Снаружи вновь завопила полосатая гиена. Монтауген взбил кулаком мешок с грязным бельем, смастерив из него подушку, погасил свет и улегся, весь дрожа, спать на коврик.
III
Но в его собственное музыкальное пояснение к снам не входило очевидное и для него, быть может, обязательное: если сны – лишь ощущение при пробуждении, если они сперва закладываются на хранение, а потом подвергаются каким-то действиям, то сны подгляды никогда не могут ему принадлежать. Вскоре это проявилось, не весьма удивительно, во всевозрастающей неспособности отличить Годолфина от Фоппля: способствовала такому – или же нет – Вера Меровинг, но что-то могло и присниться. Вот здесь-то в аккурат и была зарыта собака. Он понятия не имел, к примеру, откуда что бралось:
…столько гили говорится насчет их низшей
Фоппль. Быть может.
Вот только очертания «сговора» Монтаугена с Верой Меровинг наконец стали для него проясняться. Очевидно, она хотела Годолфина, о причинах он мог только догадываться, хотя желанье ее, похоже, произрастало из ностальгической чувственности, чьим аппетитам совершенно неведомы были нервы или пыл – они, напротив, целиком и полностью принадлежали бесплодной неприкасаемости памяти. Монтауген ей явно требовался лишь для того, чтобы звать его (как жестоко он может предположить) давно потерянным сыном, чтоб жертва ослабла.

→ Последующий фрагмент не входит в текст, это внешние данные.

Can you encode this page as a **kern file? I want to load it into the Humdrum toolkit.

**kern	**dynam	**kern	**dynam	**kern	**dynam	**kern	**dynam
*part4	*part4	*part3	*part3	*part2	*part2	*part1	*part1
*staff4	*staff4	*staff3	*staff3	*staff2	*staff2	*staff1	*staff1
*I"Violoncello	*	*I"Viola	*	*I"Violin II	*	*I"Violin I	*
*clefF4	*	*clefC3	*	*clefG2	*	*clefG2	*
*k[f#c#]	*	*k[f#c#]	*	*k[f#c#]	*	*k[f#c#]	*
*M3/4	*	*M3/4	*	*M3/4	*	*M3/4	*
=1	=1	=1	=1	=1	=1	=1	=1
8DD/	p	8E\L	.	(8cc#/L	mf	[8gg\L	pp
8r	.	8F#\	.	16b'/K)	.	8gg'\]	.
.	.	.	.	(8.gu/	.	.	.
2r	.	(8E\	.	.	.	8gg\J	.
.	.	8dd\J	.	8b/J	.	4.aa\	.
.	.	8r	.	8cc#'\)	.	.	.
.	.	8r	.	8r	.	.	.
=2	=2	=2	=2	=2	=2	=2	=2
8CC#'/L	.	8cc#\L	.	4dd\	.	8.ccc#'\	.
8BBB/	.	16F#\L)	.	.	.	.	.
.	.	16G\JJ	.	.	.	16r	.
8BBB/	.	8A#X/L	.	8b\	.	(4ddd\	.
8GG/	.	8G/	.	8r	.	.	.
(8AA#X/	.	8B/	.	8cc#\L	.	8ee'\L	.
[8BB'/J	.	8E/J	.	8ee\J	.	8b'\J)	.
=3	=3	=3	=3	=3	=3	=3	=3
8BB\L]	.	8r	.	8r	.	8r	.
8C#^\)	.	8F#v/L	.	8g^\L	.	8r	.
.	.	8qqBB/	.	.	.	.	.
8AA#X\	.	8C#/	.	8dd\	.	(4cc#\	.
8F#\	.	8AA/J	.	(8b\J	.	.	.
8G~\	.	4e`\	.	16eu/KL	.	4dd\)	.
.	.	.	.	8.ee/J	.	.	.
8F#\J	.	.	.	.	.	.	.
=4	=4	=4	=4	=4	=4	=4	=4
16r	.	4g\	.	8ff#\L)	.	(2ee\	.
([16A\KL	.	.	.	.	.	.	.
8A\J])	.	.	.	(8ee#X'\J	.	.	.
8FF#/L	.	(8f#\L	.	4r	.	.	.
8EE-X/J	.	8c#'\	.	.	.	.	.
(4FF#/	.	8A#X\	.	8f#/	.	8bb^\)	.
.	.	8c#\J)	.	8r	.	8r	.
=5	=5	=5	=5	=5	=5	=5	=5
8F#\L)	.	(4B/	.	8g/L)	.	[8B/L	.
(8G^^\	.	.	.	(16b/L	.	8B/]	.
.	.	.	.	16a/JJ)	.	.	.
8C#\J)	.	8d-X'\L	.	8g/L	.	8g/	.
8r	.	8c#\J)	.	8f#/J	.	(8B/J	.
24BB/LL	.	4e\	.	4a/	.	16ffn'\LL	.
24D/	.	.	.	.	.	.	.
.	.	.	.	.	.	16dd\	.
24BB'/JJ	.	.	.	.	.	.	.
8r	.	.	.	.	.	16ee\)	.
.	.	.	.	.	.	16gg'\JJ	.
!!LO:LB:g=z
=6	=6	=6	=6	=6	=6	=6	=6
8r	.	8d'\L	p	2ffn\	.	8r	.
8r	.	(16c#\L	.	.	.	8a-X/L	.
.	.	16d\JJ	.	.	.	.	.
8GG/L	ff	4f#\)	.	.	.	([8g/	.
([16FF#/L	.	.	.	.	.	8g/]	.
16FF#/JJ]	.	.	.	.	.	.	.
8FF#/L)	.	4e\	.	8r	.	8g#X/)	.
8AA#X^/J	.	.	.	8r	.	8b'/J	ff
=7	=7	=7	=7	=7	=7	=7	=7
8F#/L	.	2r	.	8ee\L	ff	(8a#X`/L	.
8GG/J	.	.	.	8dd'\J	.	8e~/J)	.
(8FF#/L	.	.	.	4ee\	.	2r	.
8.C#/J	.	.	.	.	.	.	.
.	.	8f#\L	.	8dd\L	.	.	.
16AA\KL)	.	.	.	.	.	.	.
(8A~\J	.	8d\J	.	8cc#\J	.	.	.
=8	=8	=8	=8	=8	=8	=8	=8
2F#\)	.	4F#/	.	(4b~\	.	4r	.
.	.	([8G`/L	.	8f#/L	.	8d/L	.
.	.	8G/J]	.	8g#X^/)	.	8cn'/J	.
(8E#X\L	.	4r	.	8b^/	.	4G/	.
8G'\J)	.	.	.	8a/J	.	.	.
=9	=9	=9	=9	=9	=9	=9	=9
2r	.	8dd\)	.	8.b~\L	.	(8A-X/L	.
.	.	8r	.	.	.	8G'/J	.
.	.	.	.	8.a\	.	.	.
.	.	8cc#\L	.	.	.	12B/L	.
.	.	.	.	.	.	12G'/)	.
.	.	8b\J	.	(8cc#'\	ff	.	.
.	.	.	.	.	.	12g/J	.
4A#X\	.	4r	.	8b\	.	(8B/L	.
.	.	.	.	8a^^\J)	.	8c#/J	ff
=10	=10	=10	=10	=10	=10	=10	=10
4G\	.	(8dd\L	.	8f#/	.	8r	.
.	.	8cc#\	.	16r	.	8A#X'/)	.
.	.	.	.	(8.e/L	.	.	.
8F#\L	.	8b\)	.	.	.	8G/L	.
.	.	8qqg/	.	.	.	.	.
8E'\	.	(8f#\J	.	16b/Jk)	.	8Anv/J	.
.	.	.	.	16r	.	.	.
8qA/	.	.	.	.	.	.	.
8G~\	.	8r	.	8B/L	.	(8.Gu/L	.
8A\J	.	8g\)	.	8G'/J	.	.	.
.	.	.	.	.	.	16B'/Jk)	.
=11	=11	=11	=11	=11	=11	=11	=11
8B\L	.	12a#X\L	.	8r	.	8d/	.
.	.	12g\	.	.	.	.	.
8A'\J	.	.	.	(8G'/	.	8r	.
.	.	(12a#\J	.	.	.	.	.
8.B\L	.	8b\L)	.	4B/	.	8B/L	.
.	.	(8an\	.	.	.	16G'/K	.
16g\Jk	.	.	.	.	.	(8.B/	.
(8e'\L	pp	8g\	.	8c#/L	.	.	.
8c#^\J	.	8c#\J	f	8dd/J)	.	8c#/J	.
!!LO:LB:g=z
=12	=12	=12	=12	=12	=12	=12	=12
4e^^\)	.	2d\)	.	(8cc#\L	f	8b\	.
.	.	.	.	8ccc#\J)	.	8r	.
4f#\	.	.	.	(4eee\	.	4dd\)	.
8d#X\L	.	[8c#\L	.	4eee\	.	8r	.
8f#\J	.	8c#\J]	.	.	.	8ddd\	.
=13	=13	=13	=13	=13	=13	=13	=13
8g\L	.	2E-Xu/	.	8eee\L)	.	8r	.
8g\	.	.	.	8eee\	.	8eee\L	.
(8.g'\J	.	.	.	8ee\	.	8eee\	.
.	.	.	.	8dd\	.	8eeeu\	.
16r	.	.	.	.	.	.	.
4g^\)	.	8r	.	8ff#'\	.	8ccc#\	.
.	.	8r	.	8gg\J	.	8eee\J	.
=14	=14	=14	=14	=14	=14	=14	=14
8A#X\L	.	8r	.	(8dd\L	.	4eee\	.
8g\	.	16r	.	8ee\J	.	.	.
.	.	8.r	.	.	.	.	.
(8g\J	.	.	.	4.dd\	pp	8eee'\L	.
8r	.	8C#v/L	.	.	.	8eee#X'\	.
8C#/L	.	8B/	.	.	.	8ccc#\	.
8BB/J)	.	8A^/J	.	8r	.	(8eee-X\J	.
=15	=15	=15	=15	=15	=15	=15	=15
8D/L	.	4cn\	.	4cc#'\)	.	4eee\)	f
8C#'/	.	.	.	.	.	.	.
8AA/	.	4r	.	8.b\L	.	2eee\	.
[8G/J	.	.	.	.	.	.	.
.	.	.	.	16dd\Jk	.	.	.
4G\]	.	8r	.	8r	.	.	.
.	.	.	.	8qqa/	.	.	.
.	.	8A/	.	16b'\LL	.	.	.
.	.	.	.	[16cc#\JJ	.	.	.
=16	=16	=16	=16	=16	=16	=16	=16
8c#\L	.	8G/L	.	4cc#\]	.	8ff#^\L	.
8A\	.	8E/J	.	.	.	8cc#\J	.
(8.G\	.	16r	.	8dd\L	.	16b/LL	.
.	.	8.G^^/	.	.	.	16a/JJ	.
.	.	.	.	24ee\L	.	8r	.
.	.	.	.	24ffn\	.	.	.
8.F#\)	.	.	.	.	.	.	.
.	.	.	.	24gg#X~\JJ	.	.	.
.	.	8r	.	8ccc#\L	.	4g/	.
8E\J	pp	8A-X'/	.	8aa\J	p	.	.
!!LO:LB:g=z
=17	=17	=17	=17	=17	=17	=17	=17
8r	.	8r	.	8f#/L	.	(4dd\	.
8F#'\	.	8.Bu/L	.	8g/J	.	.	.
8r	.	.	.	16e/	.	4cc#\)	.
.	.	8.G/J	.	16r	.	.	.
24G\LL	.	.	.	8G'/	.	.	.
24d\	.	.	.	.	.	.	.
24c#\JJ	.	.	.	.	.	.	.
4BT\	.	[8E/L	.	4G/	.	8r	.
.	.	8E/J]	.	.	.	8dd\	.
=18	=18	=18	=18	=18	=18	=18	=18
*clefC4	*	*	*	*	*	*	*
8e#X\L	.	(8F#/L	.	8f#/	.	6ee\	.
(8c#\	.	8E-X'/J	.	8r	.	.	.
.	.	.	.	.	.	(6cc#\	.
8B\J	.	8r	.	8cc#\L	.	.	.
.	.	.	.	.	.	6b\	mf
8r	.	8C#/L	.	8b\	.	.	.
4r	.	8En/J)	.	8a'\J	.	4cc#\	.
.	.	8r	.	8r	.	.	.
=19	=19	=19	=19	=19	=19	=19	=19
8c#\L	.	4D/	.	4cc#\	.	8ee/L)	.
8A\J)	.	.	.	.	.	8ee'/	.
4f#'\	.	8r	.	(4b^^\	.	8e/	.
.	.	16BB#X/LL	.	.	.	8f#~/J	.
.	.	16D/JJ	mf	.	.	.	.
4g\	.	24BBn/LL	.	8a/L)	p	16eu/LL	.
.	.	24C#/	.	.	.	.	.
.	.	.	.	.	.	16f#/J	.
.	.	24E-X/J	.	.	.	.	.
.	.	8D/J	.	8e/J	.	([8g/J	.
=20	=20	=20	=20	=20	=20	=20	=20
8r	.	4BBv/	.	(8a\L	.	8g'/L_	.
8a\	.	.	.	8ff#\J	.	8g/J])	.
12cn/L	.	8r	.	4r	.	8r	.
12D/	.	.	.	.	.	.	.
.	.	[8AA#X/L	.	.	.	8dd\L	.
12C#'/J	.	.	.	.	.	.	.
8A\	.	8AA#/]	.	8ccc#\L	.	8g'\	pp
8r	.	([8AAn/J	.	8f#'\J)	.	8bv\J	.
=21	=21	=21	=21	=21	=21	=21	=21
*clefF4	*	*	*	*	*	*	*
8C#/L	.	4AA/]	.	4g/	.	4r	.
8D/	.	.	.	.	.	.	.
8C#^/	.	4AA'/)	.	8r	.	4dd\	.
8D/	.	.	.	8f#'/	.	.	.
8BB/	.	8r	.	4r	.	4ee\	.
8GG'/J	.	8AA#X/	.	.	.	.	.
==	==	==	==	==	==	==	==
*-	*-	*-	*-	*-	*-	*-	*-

Вполне разумно тогда, что и Фопплем она пользовалась, наверное, как заменой отца, ибо считала, что сына уже заменила, Фопплем – бесом осадной гулянки, который, вообще-то, все больше определял собой всех собравшихся гостей, предписывал их общее сновидение. Вероятно, один Монтауген этого избегал – из-за его особенных привычек наблюдения. Поэтому по ходу (воспоминания, кошмара, байки, бессвязного бормотанья, чего угодно) якобы хозяйского Монтауген мог по меньшей мере отметить, что хотя события и Фопплевы, человечность легко могла оказаться Годолфиновой.